Labor market conditions amplify the effect significantly. During periods of high unemployment or large applicant pools — such as the post-2022 tech layoff wave, which put hundreds of thousands of experienced candidates back on the market — companies face no immediate pressure to lower barriers. When 400 people apply for a single role, there is always someone who meets even inflated requirements. The cost of high standards feels invisible because the pipeline stays full. Only in tight labor markets, like 2021's hiring surge, do companies visibly drop requirements — proof that the requirements were never really about the job in the first place. When the market loosened again, the requirements crept back up.
How People Cope Today
The most consistently effective approach is to treat posted requirements as a negotiating position rather than a hard threshold. Research on hiring outcomes — including a widely cited internal study from Hewlett-Packard — suggests that many hiring managers expect candidates to apply without meeting every listed criterion, and that the actual decision is made on a broader read of the resume and interview. Applying when you meet 60–70% of listed requirements, particularly the role-specific technical ones, is generally rational. The experience number is often the most negotiable item on the list.
Concrete workarounds that address the system's actual mechanics include: building a portfolio of documented project outcomes that functions as a substitute for years-on-the-job (it gives ATS-bypassing humans something to evaluate), using referrals to route applications past the automated screening layer entirely, and targeting companies small enough that a human reads every application. Contract work, freelance projects, and open-source contributions can be legitimately framed as professional experience — because they are. The goal is to produce the signal that "years of experience" is being used as a proxy for, not to fabricate the years themselves.

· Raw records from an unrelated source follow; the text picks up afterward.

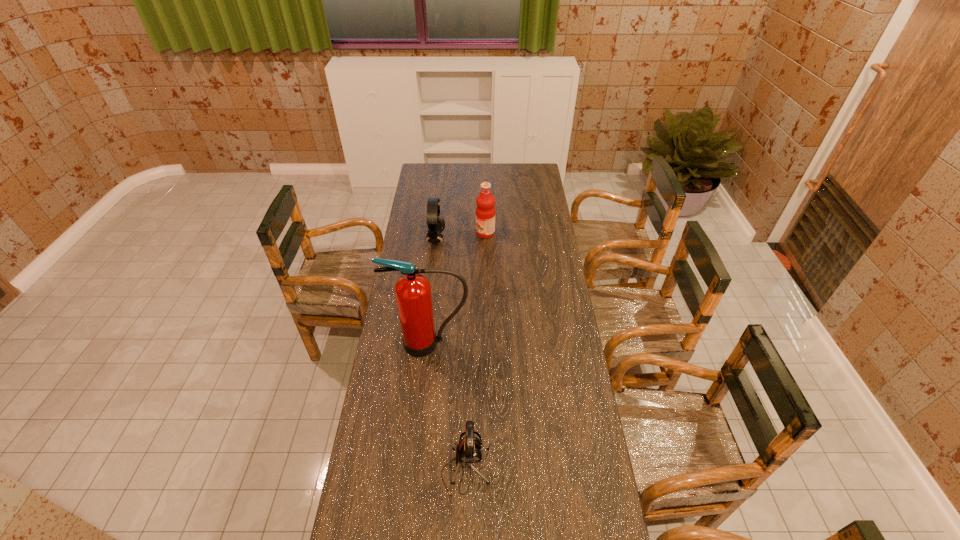
Locate an element on the screen. The width and height of the screenshot is (960, 540). vacant space that satisfies the following two spatial constraints: 1. on the ear cups of the left earphone; 2. on the back side of the right earphone is located at coordinates (410, 470).

Image resolution: width=960 pixels, height=540 pixels. I want to click on free space that satisfies the following two spatial constraints: 1. on the ear cups of the nearest object; 2. on the right side of the left earphone, so click(410, 470).

The height and width of the screenshot is (540, 960). I want to click on free space in the image that satisfies the following two spatial constraints: 1. on the ear cups of the left earphone; 2. on the back side of the second nearest object, so click(x=424, y=343).

You are a GUI agent. You are given a task and a screenshot of the screen. Output one action in this format:
    pyautogui.click(x=<x>, y=<y>)
    Task: Click on the free region that satisfies the following two spatial constraints: 1. on the ear cups of the nearer earphone; 2. on the left side of the left earphone
    The height and width of the screenshot is (540, 960).
    Given the screenshot: What is the action you would take?
    pyautogui.click(x=410, y=470)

The broader pattern here is one that appears across many modern systems: a proxy measure gets institutionalized, optimized for, and eventually detached from the underlying thing it was supposed to represent. Years of experience was once a rough signal for competence and reliability. It became a number in a database field, then a keyword filter, then an industry norm copied without scrutiny. The problem is not that employers want competent people — it's that the tool they're using to find them stopped measuring competence a long time ago. Recognizing that gap is what lets you work around it.
Key Takeaways
- The core system insight: experience requirements are not calibrated to job needs — they are risk-management tools for hiring managers and filter parameters for ATS software, optimized for institutional defensibility rather than accurate candidate selection.

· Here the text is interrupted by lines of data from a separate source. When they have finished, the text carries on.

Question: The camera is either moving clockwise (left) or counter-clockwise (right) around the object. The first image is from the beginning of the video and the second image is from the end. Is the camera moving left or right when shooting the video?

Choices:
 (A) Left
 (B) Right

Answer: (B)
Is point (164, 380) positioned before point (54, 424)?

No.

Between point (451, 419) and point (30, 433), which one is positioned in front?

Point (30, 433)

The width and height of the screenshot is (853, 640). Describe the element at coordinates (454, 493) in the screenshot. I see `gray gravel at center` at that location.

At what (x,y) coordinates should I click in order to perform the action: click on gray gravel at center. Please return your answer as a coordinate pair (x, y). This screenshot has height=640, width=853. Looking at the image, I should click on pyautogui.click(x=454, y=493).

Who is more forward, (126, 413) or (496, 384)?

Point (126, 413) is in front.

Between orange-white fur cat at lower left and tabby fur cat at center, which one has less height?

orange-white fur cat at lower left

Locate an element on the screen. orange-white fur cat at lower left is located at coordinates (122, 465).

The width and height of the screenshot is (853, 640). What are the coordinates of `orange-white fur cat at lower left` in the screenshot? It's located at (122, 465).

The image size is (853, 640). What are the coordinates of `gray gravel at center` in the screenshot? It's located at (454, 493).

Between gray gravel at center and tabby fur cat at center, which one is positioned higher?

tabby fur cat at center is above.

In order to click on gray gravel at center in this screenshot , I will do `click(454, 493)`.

- The key mechanism is proxy detachment: 'years of experience' was once a rough signal for competence but became a copied, inflated number that spreads virally through job description templates with no connection to actual role demands.

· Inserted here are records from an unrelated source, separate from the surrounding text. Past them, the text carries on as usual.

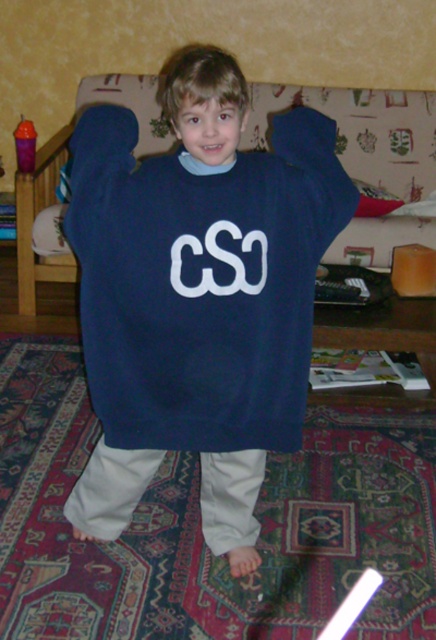
Question: Which of the following is the closest to the observer?

Choices:
 (A) navy blue sweater at center
 (B) white matte cso at center

Answer: (A)

Question: From the image, what is the correct spatial relationship of navy blue sweater at center in relation to white matte cso at center?

Choices:
 (A) left
 (B) right

Answer: (A)

Question: Does navy blue sweater at center have a greater width compared to white matte cso at center?

Choices:
 (A) no
 (B) yes

Answer: (B)

Question: Which object appears closest to the camera in this image?

Choices:
 (A) white matte cso at center
 (B) navy blue sweater at center

Answer: (B)

Question: Is navy blue sweater at center to the right of white matte cso at center from the viewer's perspective?

Choices:
 (A) no
 (B) yes

Answer: (A)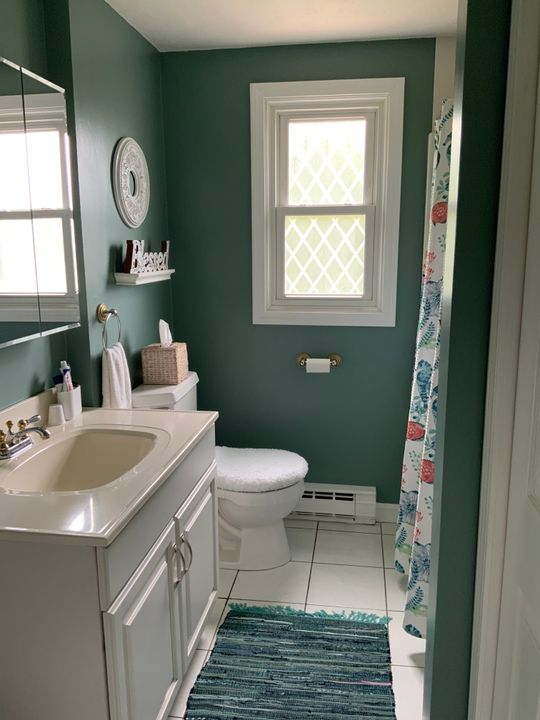
Identify the location of 1 vent. This screenshot has width=540, height=720. (335, 502).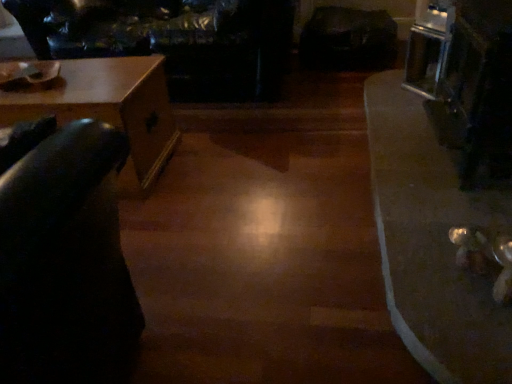
Question: Is wooden table at left, which is the second table from right to left, at the right side of shiny metallic table at lower right, placed as the second table when sorted from left to right?

Choices:
 (A) yes
 (B) no

Answer: (B)

Question: Is wooden table at left, the first table from the left, at the left side of shiny metallic table at lower right, placed as the second table when sorted from left to right?

Choices:
 (A) no
 (B) yes

Answer: (B)

Question: Is wooden table at left, the first table from the left, beside shiny metallic table at lower right, placed as the second table when sorted from left to right?

Choices:
 (A) no
 (B) yes

Answer: (A)

Question: From the image's perspective, is wooden table at left, the first table from the left, over shiny metallic table at lower right, placed as the second table when sorted from left to right?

- The practical implication: posted requirements are a negotiating position, not a hard threshold — applying at 60–70% qualification match is rational, and bypassing ATS via referrals or portfolio evidence directly addresses the system's actual filtering logic.
- The broader context: labor market conditions are the clearest proof that requirements are artificial — companies visibly drop experience demands in tight hiring markets and restore them when applicant pools grow, revealing that the numbers reflect supply and demand, not job complexity.